--- START ---

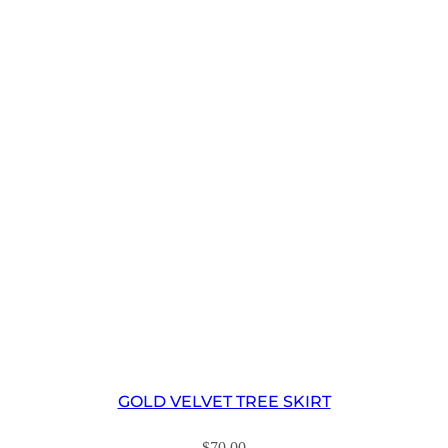
GOLD VELVET TREE SKIRT
$
70.00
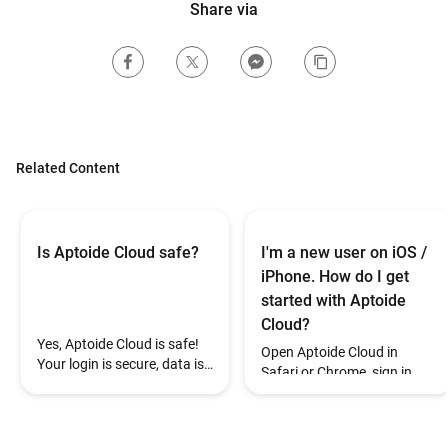
Share via
Related Content
Is Aptoide Cloud safe?
I'm a new user on iOS /
iPhone. How do I get
started with Aptoide
Cloud?
Yes, Aptoide Cloud is safe!
Open Aptoide Cloud in
Your login is secure, data is
Safari or Chrome, sign in
encrypted, and each game
with Google, and your wallet
session is private. If you
will be created
notice anything suspicious,
automatically.
contact support.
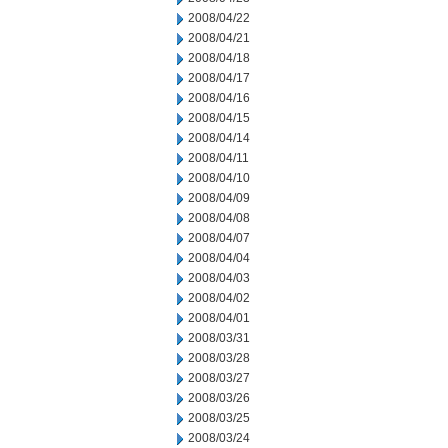
2008/04/22
2008/04/21
2008/04/18
2008/04/17
2008/04/16
2008/04/15
2008/04/14
2008/04/11
2008/04/10
2008/04/09
2008/04/08
2008/04/07
2008/04/04
2008/04/03
2008/04/02
2008/04/01
2008/03/31
2008/03/28
2008/03/27
2008/03/26
2008/03/25
2008/03/24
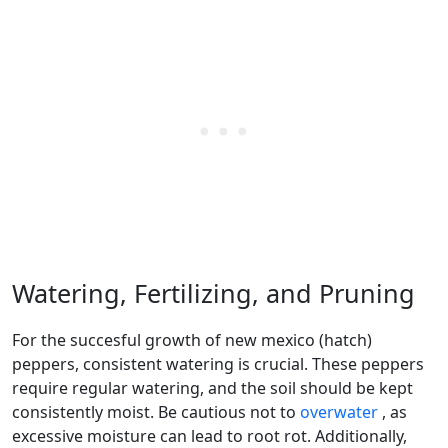
Watering, Fertilizing, and Pruning
For the succesful growth of new mexico (hatch)
peppers, consistent watering is crucial. These peppers
require regular watering, and the soil should be kept
consistently moist. Be cautious not to
overwater
, as
excessive moisture can lead to root rot. Additionally,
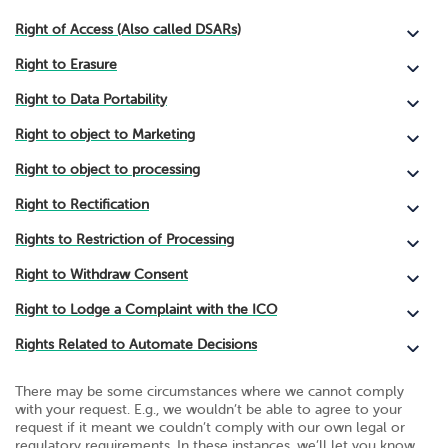
Right of Access (Also called DSARs)
Right to Erasure
Right to Data Portability
Right to object to Marketing
Right to object to processing
Right to Rectification
Rights to Restriction of Processing
Right to Withdraw Consent
Right to Lodge a Complaint with the ICO
Rights Related to Automate Decisions
There may be some circumstances where we cannot comply
with your request. E.g., we wouldn’t be able to agree to your
request if it meant we couldn’t comply with our own legal or
regulatory requirements. In these instances, we’ll let you know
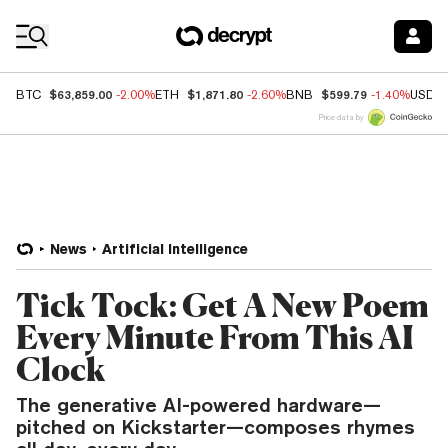
Coin Prices
$63,859.00
$1,871.80
$599.79
BTC
-2.00%
ETH
-2.60%
BNB
-1.40%
USDC
Price data by
News
Artificial Intelligence
Tick Tock: Get A New Poem
Every Minute From This AI
Clock
The generative AI-powered hardware—
pitched on Kickstarter—composes rhymes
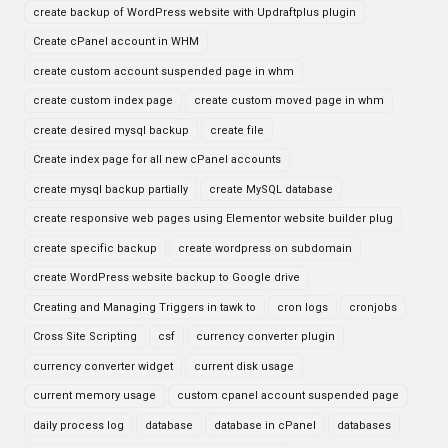
create backup of WordPress website with Updraftplus plugin
Create cPanel account in WHM
create custom account suspended page in whm
create custom index page
create custom moved page in whm
create desired mysql backup
create file
Create index page for all new cPanel accounts
create mysql backup partially
create MySQL database
create responsive web pages using Elementor website builder plug
create specific backup
create wordpress on subdomain
create WordPress website backup to Google drive
Creating and Managing Triggers in tawk to
cron logs
cronjobs
Cross Site Scripting
csf
currency converter plugin
currency converter widget
current disk usage
current memory usage
custom cpanel account suspended page
daily process log
database
database in cPanel
databases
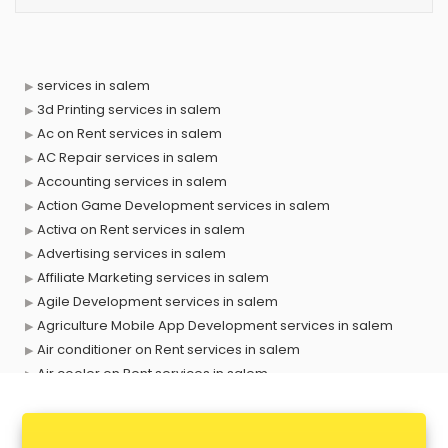
services in salem
3d Printing services in salem
Ac on Rent services in salem
AC Repair services in salem
Accounting services in salem
Action Game Development services in salem
Activa on Rent services in salem
Advertising services in salem
Affiliate Marketing services in salem
Agile Development services in salem
Agriculture Mobile App Development services in salem
Air conditioner on Rent services in salem
Air cooler on Rent services in salem
Ambulance services in salem
AMP Development services in salem
Android Game Development services in salem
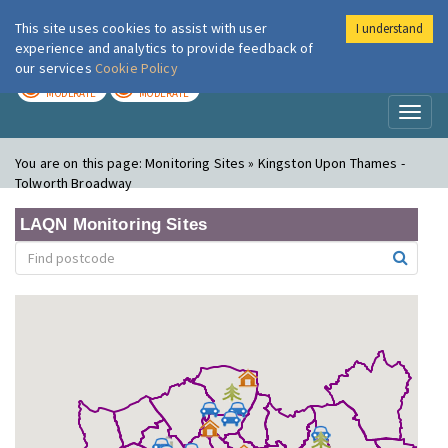
This site uses cookies to assist with user
I understand
London Air
Im
experience and analytics to provide feedback of
our services
Cookie Policy
TODAY
TOMORROW
MODERATE
MODERATE
Toggl
naviga
You are on this page:
Monitoring Sites » Kingston Upon Thames -
Tolworth Broadway
LAQN Monitoring Sites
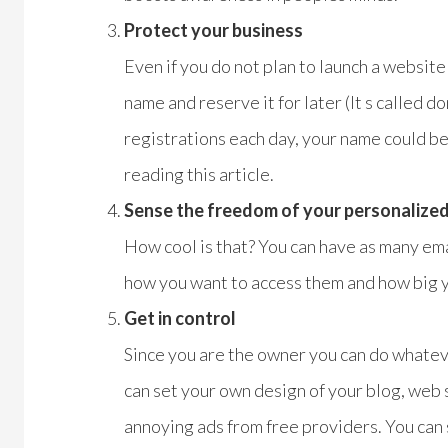
Protect your business
Even if you do not plan to launch a website
name and reserve it for later (It s called 
registrations each day, your name could b
reading this article.
Sense the freedom of your personalized
How cool is that? You can have as many ema
how you want to access them and how big yo
Get in control
Since you are the owner you can do whate
can set your own design of your blog, web
annoying ads from free providers. You can s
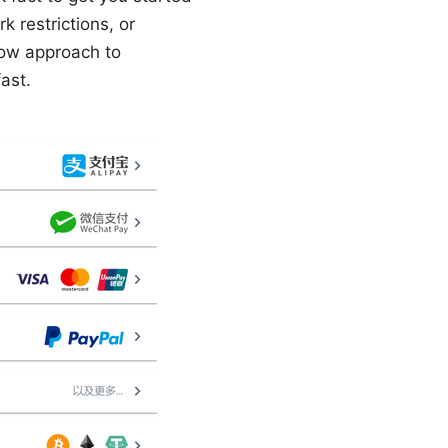
restrictions, or
low approach to
ast.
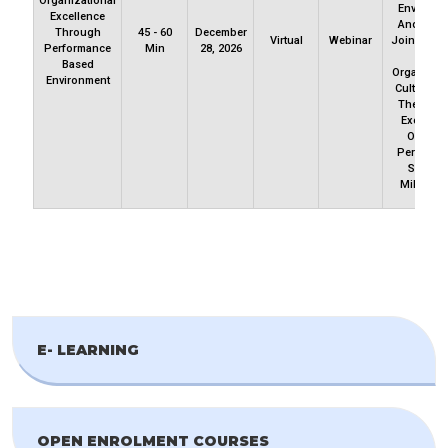
Organizational
Environm
Excellence
And Cultu
Through
45 - 60
December
Virtual
Webinar
Join Us To
Performance
Min
28, 2026
How
Based
Organizati
Environment
Culture P
The Way 
Excellen
Ongoin
Performa
Sets Th
Mileston
E- LEARNING
OPEN ENROLMENT COURSES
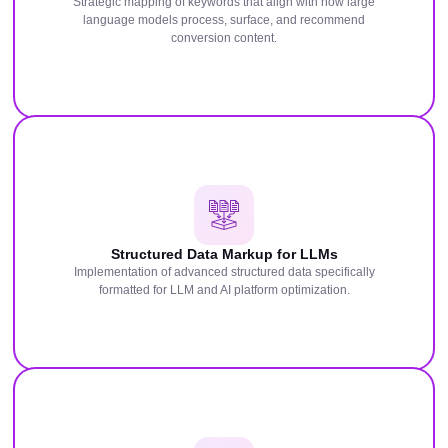
Strategic mapping of keywords that align with how large
language models process, surface, and recommend
conversion content.
Structured Data Markup for LLMs
Implementation of advanced structured data specifically
formatted for LLM and AI platform optimization.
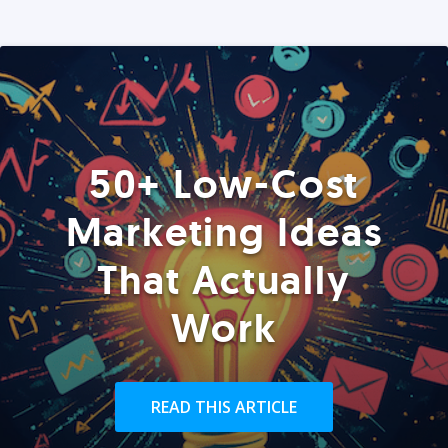
50+ Low-Cost
Marketing Ideas
That Actually
Work
READ THIS ARTICLE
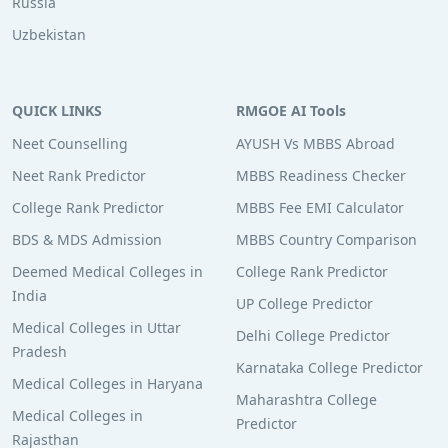
Russia
Uzbekistan
QUICK LINKS
RMGOE AI Tools
Neet Counselling
AYUSH Vs MBBS Abroad
Neet Rank Predictor
MBBS Readiness Checker
College Rank Predictor
MBBS Fee EMI Calculator
BDS & MDS Admission
MBBS Country Comparison
Deemed Medical Colleges in
College Rank Predictor
India
UP College Predictor
Medical Colleges in Uttar
Delhi College Predictor
Pradesh
Karnataka College Predictor
Medical Colleges in Haryana
Maharashtra College
Medical Colleges in
Predictor
Rajasthan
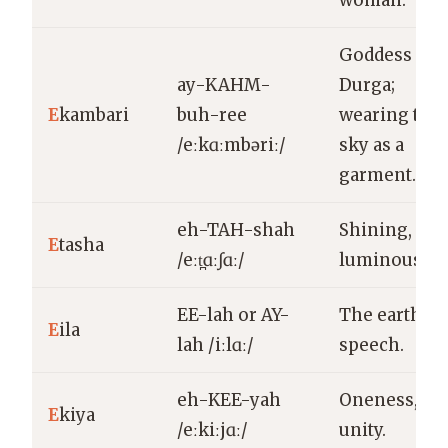
woman.
Goddess
ay-KAHM-
Durga;
E
kambari
buh-ree
wearing the
/eːkɑːmbəriː/
sky as a
garment.
eh-TAH-shah
Shining,
E
tasha
/eːt̪ɑːʃɑː/
luminous.
EE-lah or AY-
The earth;
E
ila
lah /iːlɑː/
speech.
eh-KEE-yah
Oneness,
E
kiya
/eːkiːjɑː/
unity.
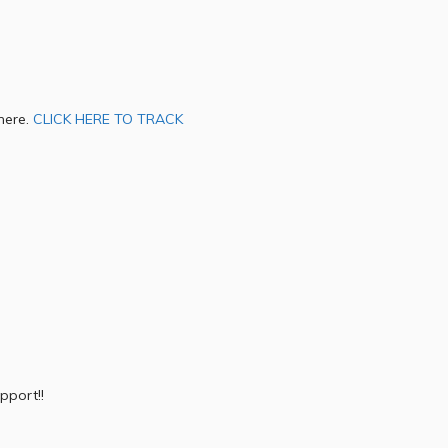
 here.
CLICK HERE TO TRACK
pport!!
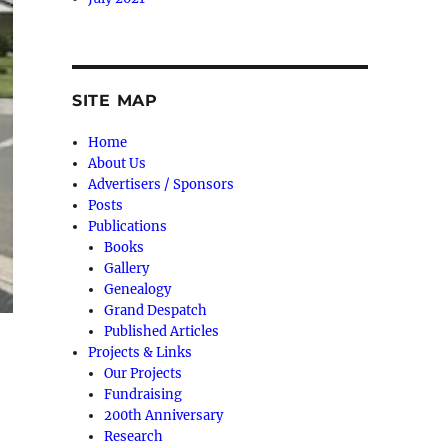
SITE MAP
Home
About Us
Advertisers / Sponsors
Posts
Publications
Books
Gallery
Genealogy
Grand Despatch
Published Articles
Projects & Links
Our Projects
Fundraising
200th Anniversary
Research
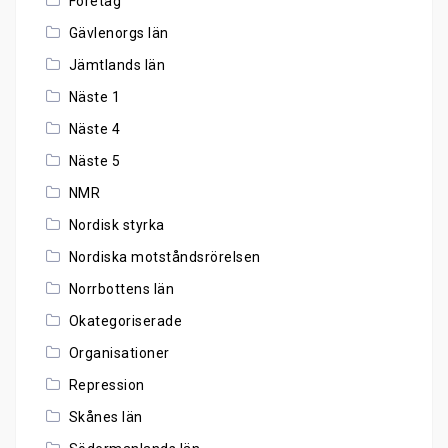
Företag
Gävlenorgs län
Jämtlands län
Näste 1
Näste 4
Näste 5
NMR
Nordisk styrka
Nordiska motståndsrörelsen
Norrbottens län
Okategoriserade
Organisationer
Repression
Skånes län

--- END ---

▸ What needs to be done:
Give every line of text in the data above as a Markdown table with the columns "Number" and "Text", numbering the rows in order and skipping blank lines. Leave the picture placeholders out of the table.

▸ Finished exercise:
| Number | Text |
|---|---|
| 1 | GOLD VELVET TREE SKIRT |
| 2 | $ |
| 3 | 70.00 |
| 4 | Share via |
| 5 | Related Content |
| 6 | Is Aptoide Cloud safe? |
| 7 | I'm a new user on iOS / |
| 8 | iPhone. How do I get |
| 9 | started with Aptoide |
| 10 | Cloud? |
| 11 | Yes, Aptoide Cloud is safe! |
| 12 | Open Aptoide Cloud in |
| 13 | Your login is secure, data is |
| 14 | Safari or Chrome, sign in |
| 15 | encrypted, and each game |
| 16 | with Google, and your wallet |
| 17 | session is private. If you |
| 18 | will be created |
| 19 | notice anything suspicious, |
| 20 | automatically. |
| 21 | contact support. |
| 22 | 2008/04/22 |
| 23 | 2008/04/21 |
| 24 | 2008/04/18 |
| 25 | 2008/04/17 |
| 26 | 2008/04/16 |
| 27 | 2008/04/15 |
| 28 | 2008/04/14 |
| 29 | 2008/04/11 |
| 30 | 2008/04/10 |
| 31 | 2008/04/09 |
| 32 | 2008/04/08 |
| 33 | 2008/04/07 |
| 34 | 2008/04/04 |
| 35 | 2008/04/03 |
| 36 | 2008/04/02 |
| 37 | 2008/04/01 |
| 38 | 2008/03/31 |
| 39 | 2008/03/28 |
| 40 | 2008/03/27 |
| 41 | 2008/03/26 |
| 42 | 2008/03/25 |
| 43 | 2008/03/24 |
| 44 | Watering, Fertilizing, and Pruning |
| 45 | For the succesful growth of new mexico (hatch) |
| 46 | peppers, consistent watering is crucial. These peppers |
| 47 | require regular watering, and the soil should be kept |
| 48 | consistently moist. Be cautious not to |
| 49 | overwater |
| 50 | , as |
| 51 | excessive moisture can lead to root rot. Additionally, |
| 52 | Right of Access (Also called DSARs) |
| 53 | Right to Erasure |
| 54 | Right to Data Portability |
| 55 | Right to object to Marketing |
| 56 | Right to object to processing |
| 57 | Right to Rectification |
| 58 | Rights to Restriction of Processing |
| 59 | Right to Withdraw Consent |
| 60 | Right to Lodge a Complaint with the ICO |
| 61 | Rights Related to Automate Decisions |
| 62 | There may be some circumstances where we cannot comply |
| 63 | with your request. E.g., we wouldn’t be able to agree to your |
| 64 | request if it meant we couldn’t comply with our own legal or |
| 65 | regulatory requirements. In these instances, we’ll let you know |
| 66 | Coin Prices |
| 67 | $63,859.00 |
| 68 | $1,871.80 |
| 69 | $599.79 |
| 70 | BTC |
| 71 | -2.00% |
| 72 | ETH |
| 73 | -2.60% |
| 74 | BNB |
| 75 | -1.40% |
| 76 | USDC |
| 77 | Price data by |
| 78 | News |
| 79 | Artificial Intelligence |
| 80 | Tick Tock: Get A New Poem |
| 81 | Every Minute From This AI |
| 82 | Clock |
| 83 | The generative AI-powered hardware— |
| 84 | pitched on Kickstarter—composes rhymes |
| 85 | create backup of WordPress website with Updraftplus plugin |
| 86 | Create cPanel account in WHM |
| 87 | create custom account suspended page in whm |
| 88 | create custom index page |
| 89 | create custom moved page in whm |
| 90 | create desired mysql backup |
| 91 | create file |
| 92 | Create index page for all new cPanel accounts |
| 93 | create mysql backup partially |
| 94 | create MySQL database |
| 95 | create responsive web pages using Elementor website builder plug |
| 96 | create specific backup |
| 97 | create wordpress on subdomain |
| 98 | create WordPress website backup to Google drive |
| 99 | Creating and Managing Triggers in tawk to |
| 100 | cron logs |
| 101 | cronjobs |
| 102 | Cross Site Scripting |
| 103 | csf |
| 104 | currency converter plugin |
| 105 | currency converter widget |
| 106 | current disk usage |
| 107 | current memory usage |
| 108 | custom cpanel account suspended page |
| 109 | daily process log |
| 110 | database |
| 111 | database in cPanel |
| 112 | databases |
| 113 | services in salem |
| 114 | 3d Printing services in salem |
| 115 | Ac on Rent services in salem |
| 116 | AC Repair services in salem |
| 117 | Accounting services in salem |
| 118 | Action Game Development services in salem |
| 119 | Activa on Rent services in salem |
| 120 | Advertising services in salem |
| 121 | Affiliate Marketing services in salem |
| 122 | Agile Development services in salem |
| 123 | Agriculture Mobile App Development services in salem |
| 124 | Air conditioner on Rent services in salem |
| 125 | Air cooler on Rent services in salem |
| 126 | Ambulance services in salem |
| 127 | AMP Development services in salem |
| 128 | Android Game Development services in salem |
| 129 | This site uses cookies to assist with user |
| 130 | I understand |
| 131 | London Air |
| 132 | Im |
| 133 | experience and analytics to provide feedback of |
| 134 | our services |
| 135 | Cookie Policy |
| 136 | TODAY |
| 137 | TOMORROW |
| 138 | MODERATE |
| 139 | MODERATE |
| 140 | Toggl |
| 141 | naviga |
| 142 | You are on this page: |
| 143 | Monitoring Sites » Kingston Upon Thames - |
| 144 | Tolworth Broadway |
| 145 | LAQN Monitoring Sites |
| 146 | Protect your business |
| 147 | Even if you do not plan to launch a website |
| 148 | name and reserve it for later (It s called  |
| 149 | registrations each day, your name could b |
| 150 | reading this article. |
| 151 | Sense the freedom of your personalized |
| 152 | How cool is that? You can have as many ema |
| 153 | how you want to access them and how big yo |
| 154 | Get in control |
| 155 | Since you are the owner you can do whate |
| 156 | can set your own design of your blog, web |
| 157 | annoying ads from free providers. You can s |
| 158 | restrictions, or |
| 159 | low approach to |
| 160 | ast. |
| 161 | Organizational |
| 162 | Environm |
| 163 | Excellence |
| 164 | And Cultu |
| 165 | Through |
| 166 | 45 - 60 |
| 167 | December |
| 168 | Virtual |
| 169 | Webinar |
| 170 | Join Us To |
| 171 | Performance |
| 172 | Min |
| 173 | 28, 2026 |
| 174 | How |
| 175 | Based |
| 176 | Organizati |
| 177 | Environment |
| 178 | Culture P |
| 179 | The Way  |
| 180 | Excellen |
| 181 | Ongoin |
| 182 | Performa |
| 183 | Sets Th |
| 184 | Mileston |
| 185 | E- LEARNING |
| 186 | OPEN ENROLMENT COURSES |
| 187 | Strategic mapping of keywords that align with how large |
| 188 | language models process, surface, and recommend |
| 189 | conversion content. |
| 190 | Structured Data Markup for LLMs |
| 191 | Implementation of advanced structured data specifically |
| 192 | formatted for LLM and AI platform optimization. |
| 193 | 50+ Low-Cost |
| 194 | Marketing Ideas |
| 195 | That Actually |
| 196 | Work |
| 197 | READ THIS ARTICLE |
| 198 | Russia |
| 199 | Uzbekistan |
| 200 | QUICK LINKS |
| 201 | RMGOE AI Tools |
| 202 | Neet Counselling |
| 203 | AYUSH Vs MBBS Abroad |
| 204 | Neet Rank Predictor |
| 205 | MBBS Readiness Checker |
| 206 | College Rank Predictor |
| 207 | MBBS Fee EMI Calculator |
| 208 | BDS & MDS Admission |
| 209 | MBBS Country Comparison |
| 210 | Deemed Medical Colleges in |
| 211 | College Rank Predictor |
| 212 | India |
| 213 | UP College Predictor |
| 214 | Medical Colleges in Uttar |
| 215 | Delhi College Predictor |
| 216 | Pradesh |
| 217 | Karnataka College Predictor |
| 218 | Medical Colleges in Haryana |
| 219 | Maharashtra College |
| 220 | Medical Colleges in |
| 221 | Predictor |
| 222 | Rajasthan |
| 223 | woman. |
| 224 | Goddess |
| 225 | ay-KAHM- |
| 226 | Durga; |
| 227 | E |
| 228 | kambari |
| 229 | buh-ree |
| 230 | wearing the |
| 231 | /eːkɑːmbəriː/ |
| 232 | sky as a |
| 233 | garment. |
| 234 | eh-TAH-shah |
| 235 | Shining, |
| 236 | E |
| 237 | tasha |
| 238 | /eːt̪ɑːʃɑː/ |
| 239 | luminous. |
| 240 | EE-lah or AY- |
| 241 | The earth; |
| 242 | E |
| 243 | ila |
| 244 | lah /iːlɑː/ |
| 245 | speech. |
| 246 | eh-KEE-yah |
| 247 | Oneness, |
| 248 | E |
| 249 | kiya |
| 250 | /eːkiːjɑː/ |
| 251 | unity. |
| 252 |  here. |
| 253 | CLICK HERE TO TRACK |
| 254 | pport!! |
| 255 | SITE MAP |
| 256 | Home |
| 257 | About Us |
| 258 | Advertisers / Sponsors |
| 259 | Posts |
| 260 | Publications |
| 261 | Books |
| 262 | Gallery |
| 263 | Genealogy |
| 264 | Grand Despatch |
| 265 | Published Articles |
| 266 | Projects & Links |
| 267 | Our Projects |
| 268 | Fundraising |
| 269 | 200th Anniversary |
| 270 | Research |
| 271 | Företag |
| 272 | Gävlenorgs län |
| 273 | Jämtlands län |
| 274 | Näste 1 |
| 275 | Näste 4 |
| 276 | Näste 5 |
| 277 | NMR |
| 278 | Nordisk styrka |
| 279 | Nordiska motståndsrörelsen |
| 280 | Norrbottens län |
| 281 | Okategoriserade |
| 282 | Organisationer |
| 283 | Repression |
| 284 | Skånes län |